Pertaining to the requests for community support, the Joint Ethics Regulation 3-211 reads: “The commander of any unit, section or organization can provide limited logistical support to non-federal entities if specific criteria are met. Does the event serve a legitimate community interest or is it in the best interest of the Marine Corps or DoD to associate with the event?”

Ray said his office also handles legal assistance for Marines and sailors that include landlord-tenant issues, powers of attorney, divorce and other family law issues such as wills, adoption or custody.

“We do not actually go to court with the Marines, but assist with paperwork requirements and give them legal advice,” he said.

Sgt. Randy Herrington, chief, Distribution Management Office, Logistics Support Division, MCLB Albany, recently used SJA’s services to assist with a power of attorney and exemption from Georgia ad valorem taxes.
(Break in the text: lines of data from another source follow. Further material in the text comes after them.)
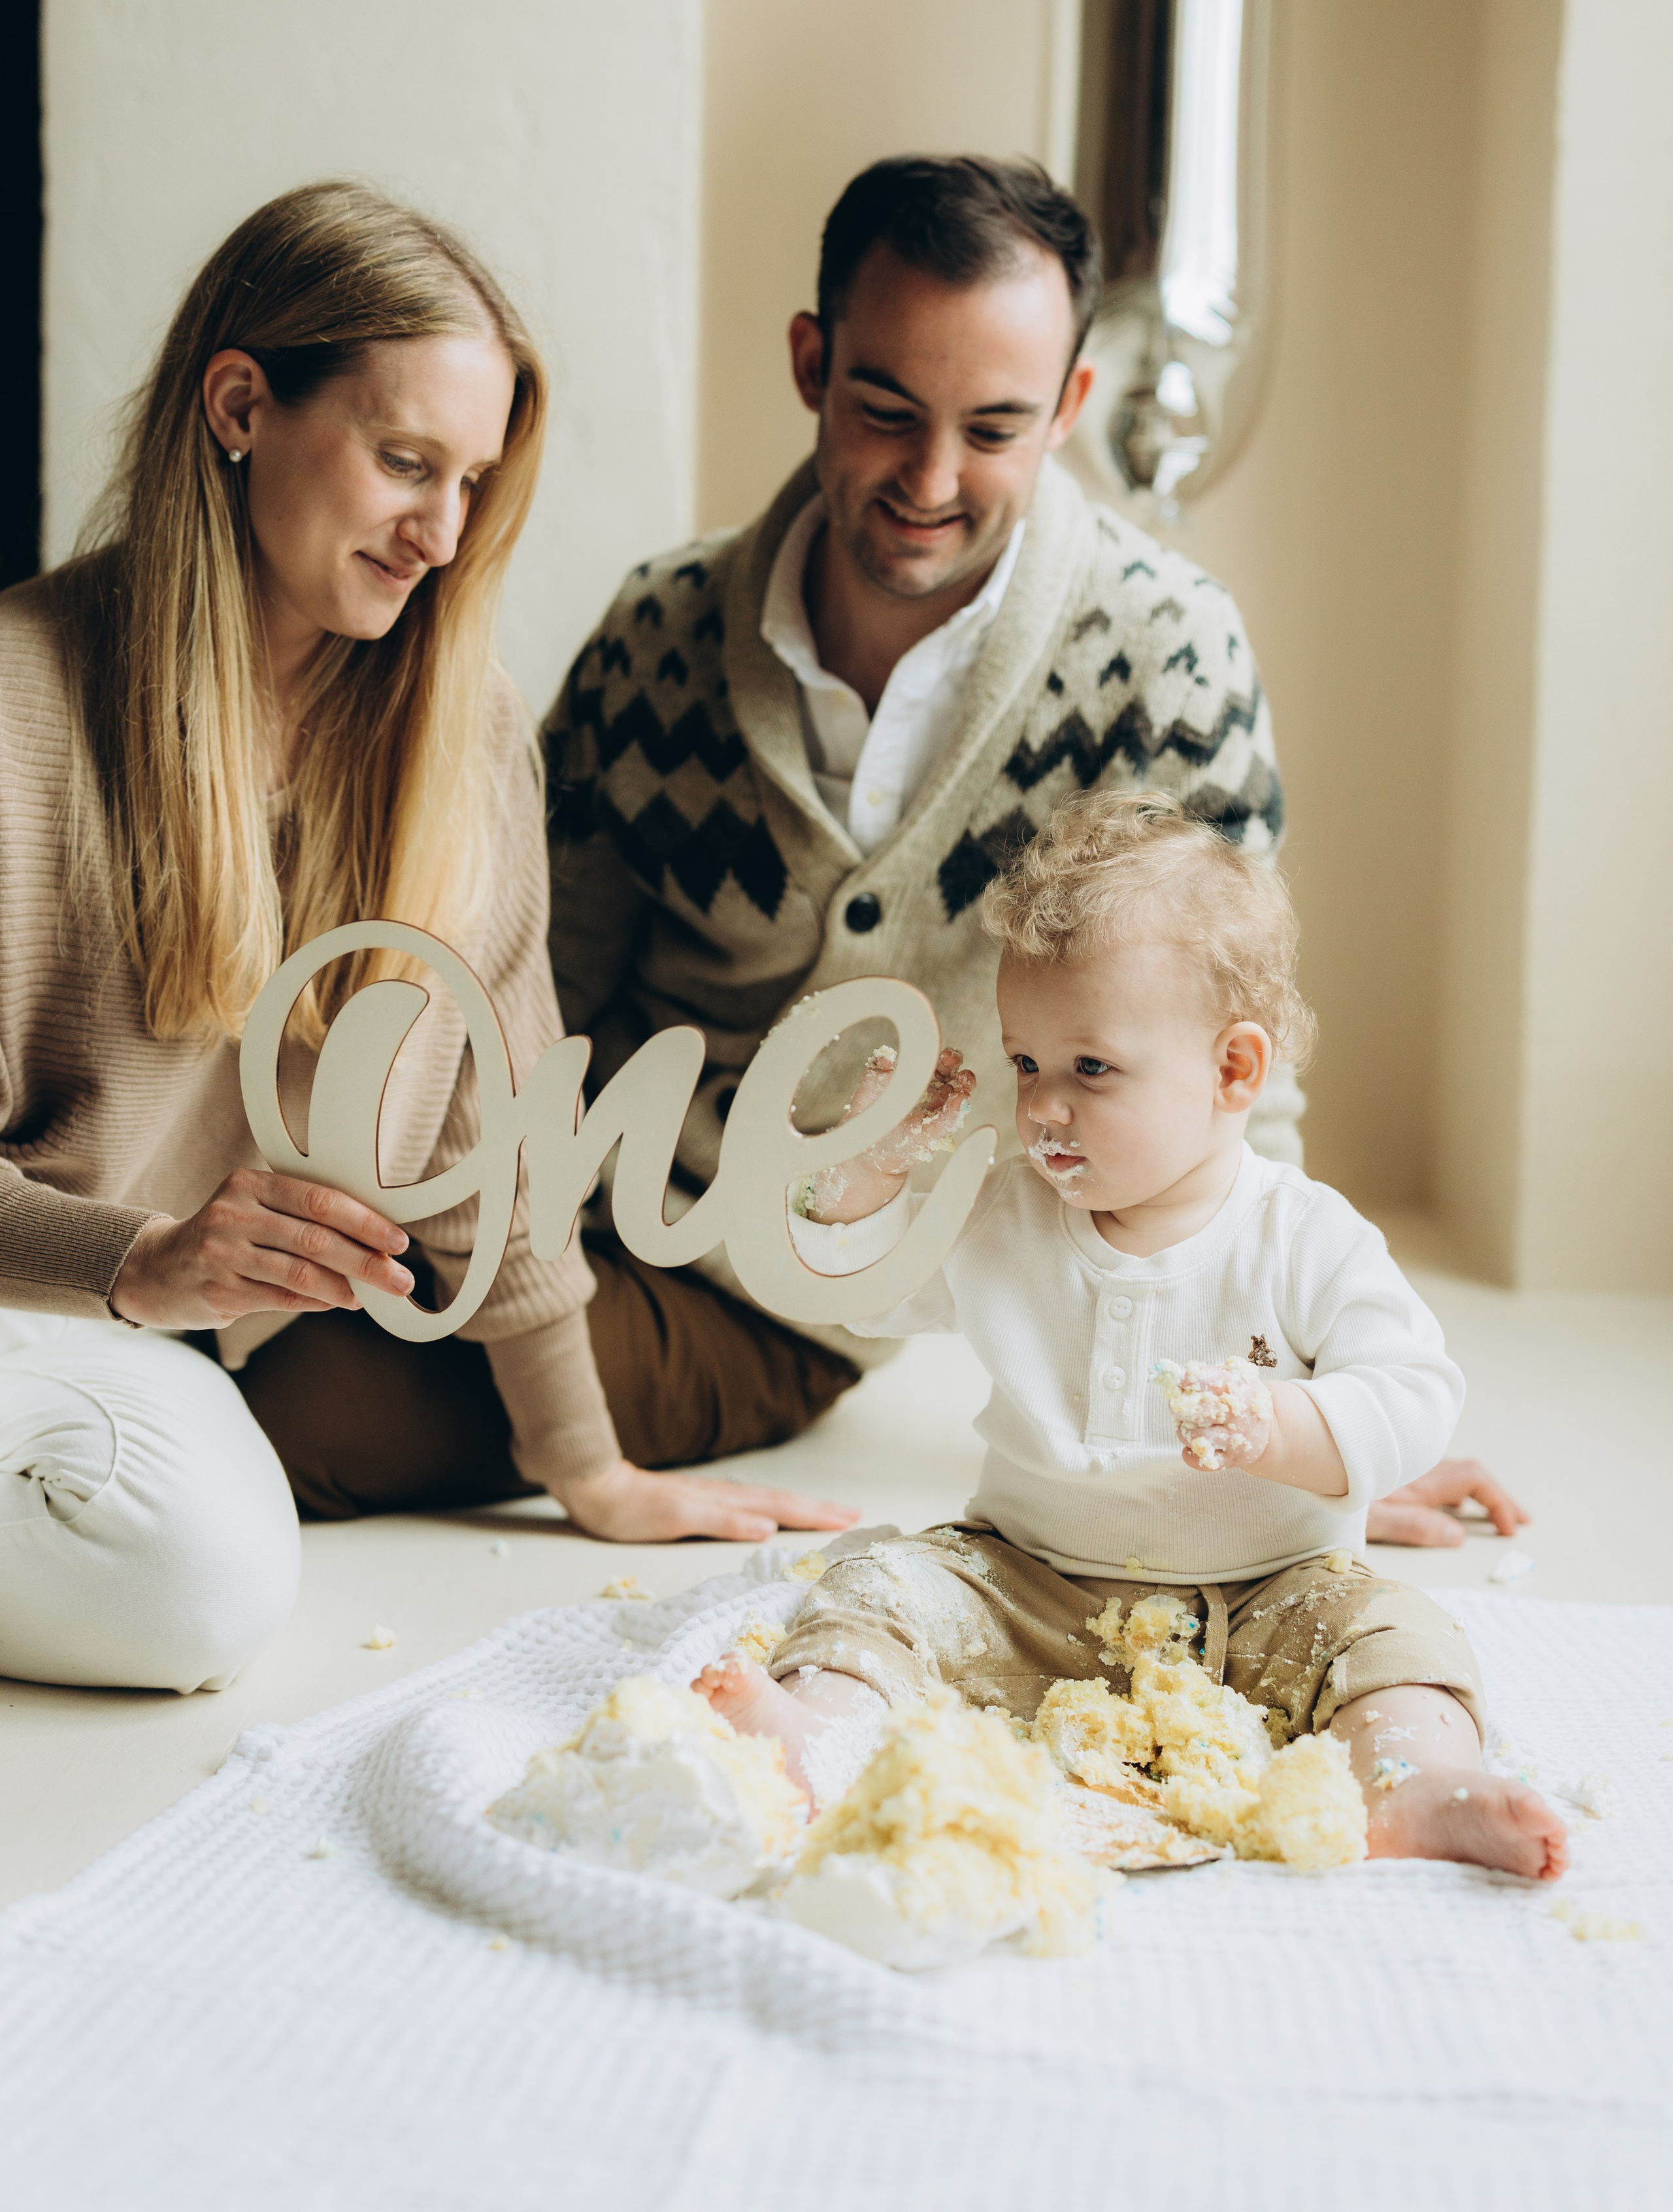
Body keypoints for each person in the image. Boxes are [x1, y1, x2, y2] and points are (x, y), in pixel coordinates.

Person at [543, 152, 1525, 1550]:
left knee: (339, 1411)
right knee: (305, 1320)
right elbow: (535, 985)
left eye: (994, 428)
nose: (930, 480)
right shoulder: (656, 633)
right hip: (570, 1215)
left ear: (1070, 407)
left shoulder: (1162, 652)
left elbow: (1226, 1045)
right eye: (884, 410)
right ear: (810, 364)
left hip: (764, 1294)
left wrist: (1312, 1427)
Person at [0, 182, 848, 1696]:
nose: (441, 534)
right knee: (188, 1568)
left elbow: (500, 1140)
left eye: (471, 483)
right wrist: (141, 1262)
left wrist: (589, 1471)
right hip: (46, 1298)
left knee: (206, 1572)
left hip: (135, 1353)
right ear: (241, 404)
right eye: (405, 463)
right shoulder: (18, 704)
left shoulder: (460, 742)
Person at [697, 792, 1568, 1882]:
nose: (1043, 1110)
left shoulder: (1300, 1235)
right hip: (1026, 1585)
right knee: (879, 1588)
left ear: (1234, 1073)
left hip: (1271, 1591)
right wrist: (871, 1171)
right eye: (1025, 1065)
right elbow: (860, 1293)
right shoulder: (999, 1209)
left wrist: (1286, 1424)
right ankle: (818, 1736)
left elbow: (1414, 1393)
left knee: (1397, 1640)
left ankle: (1412, 1781)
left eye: (1091, 1071)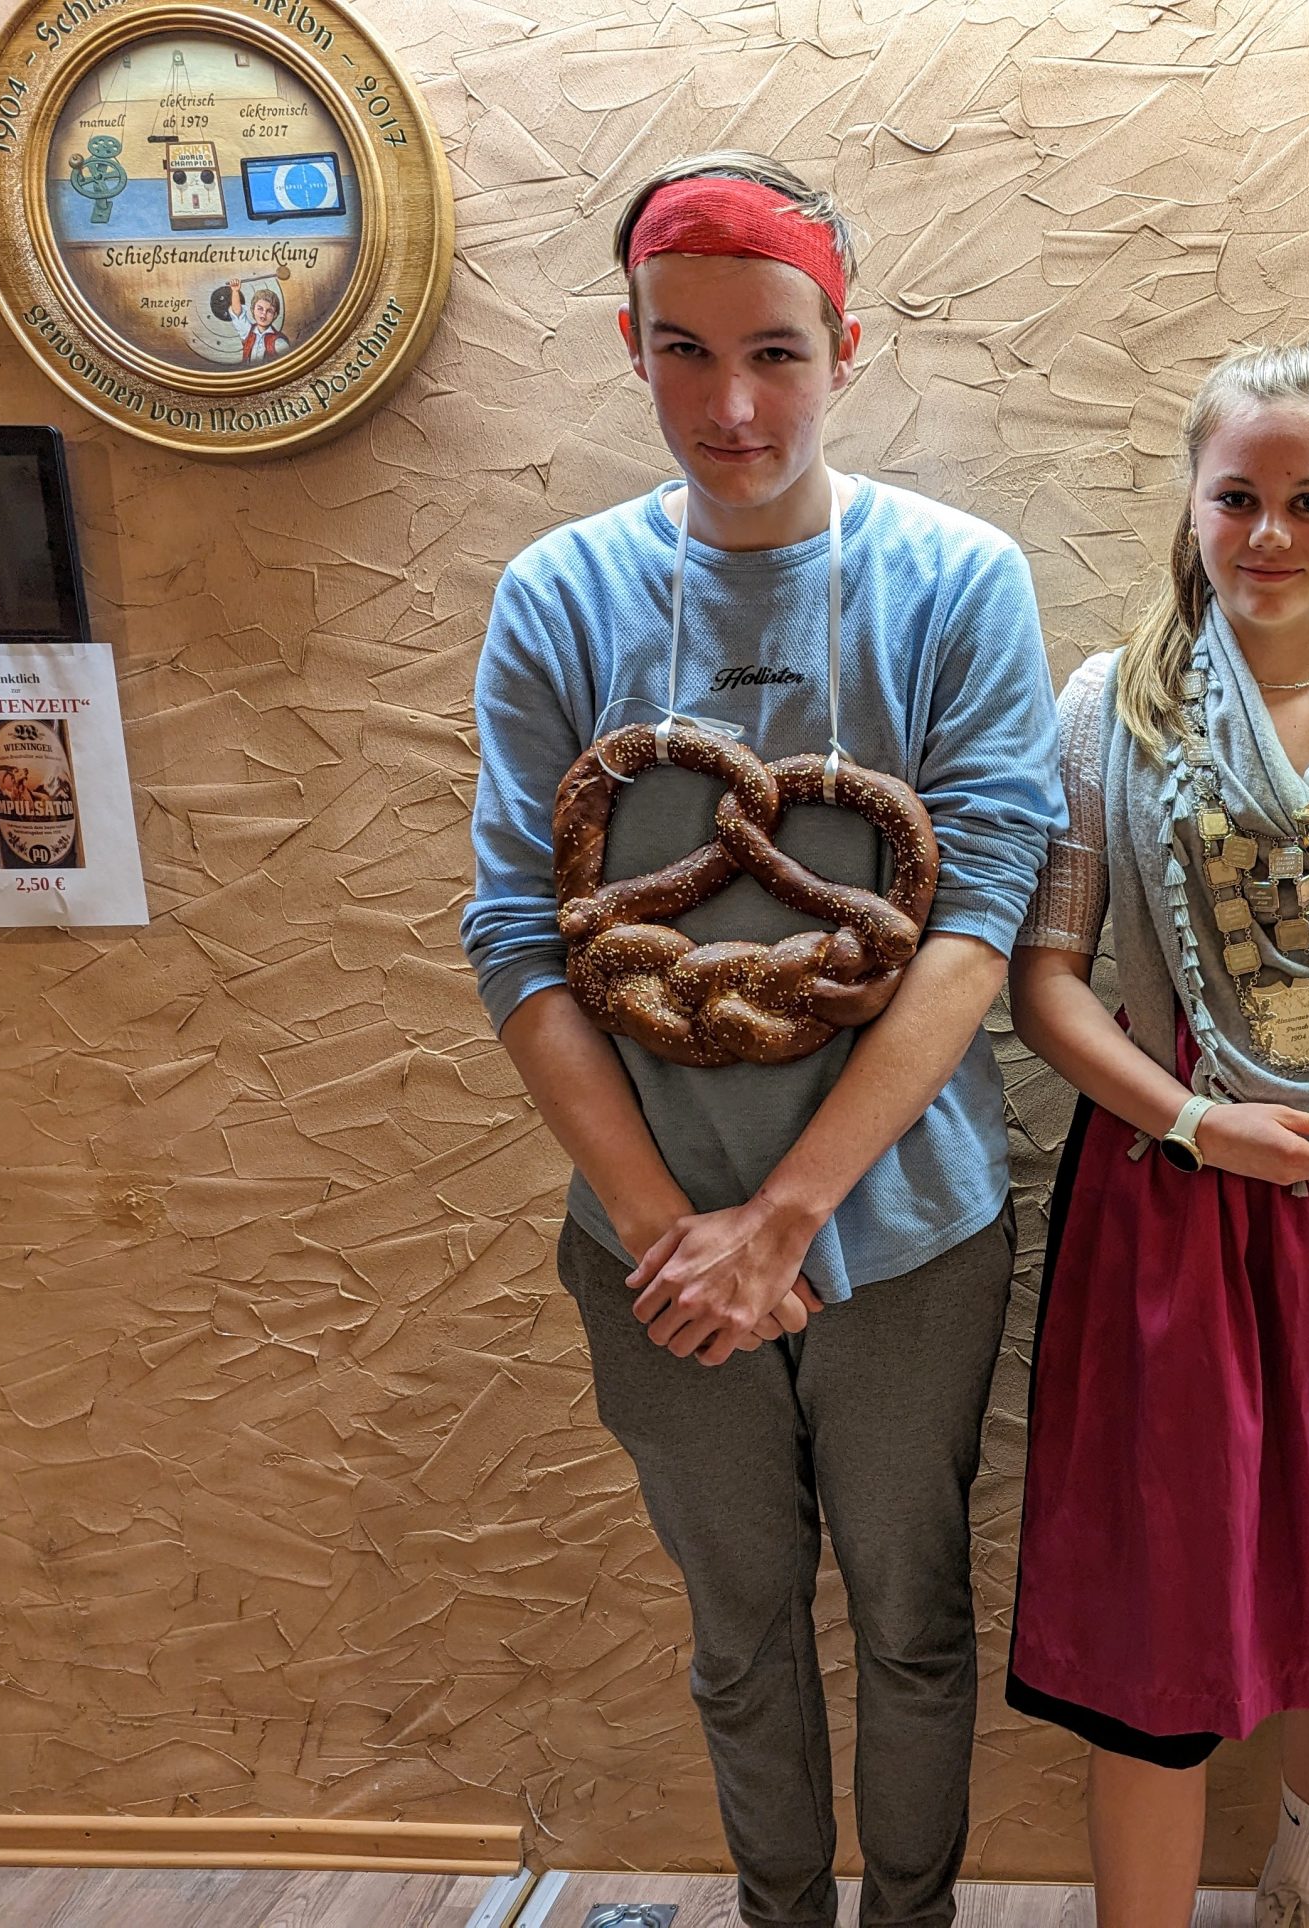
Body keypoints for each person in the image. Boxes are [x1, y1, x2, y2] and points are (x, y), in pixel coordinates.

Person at [460, 152, 1064, 1928]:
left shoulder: (955, 583)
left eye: (777, 354)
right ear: (629, 344)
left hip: (905, 1237)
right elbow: (518, 938)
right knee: (738, 1634)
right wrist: (675, 1235)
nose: (731, 405)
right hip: (649, 1246)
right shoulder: (558, 597)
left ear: (847, 348)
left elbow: (977, 920)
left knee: (914, 1621)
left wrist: (784, 1221)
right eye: (686, 351)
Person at [1003, 343, 1309, 1928]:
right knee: (1161, 1596)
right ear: (1192, 502)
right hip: (1176, 1189)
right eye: (1239, 497)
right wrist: (1196, 1121)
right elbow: (1046, 987)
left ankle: (1299, 1875)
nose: (1271, 533)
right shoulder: (1112, 704)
“They provided me with great service and they were very professional, polite and helpful,” he said. “My request was handled in a timely manner and it is a great asset to have SJA on the base because it would cost a lot to get an attorney out in town.” Herrington said he recently explained to a few Marines who did not know the SJA staff could assist them with exempting state ad valorem taxes on their vehicles because they are active duty and Georgia is not their state of residence.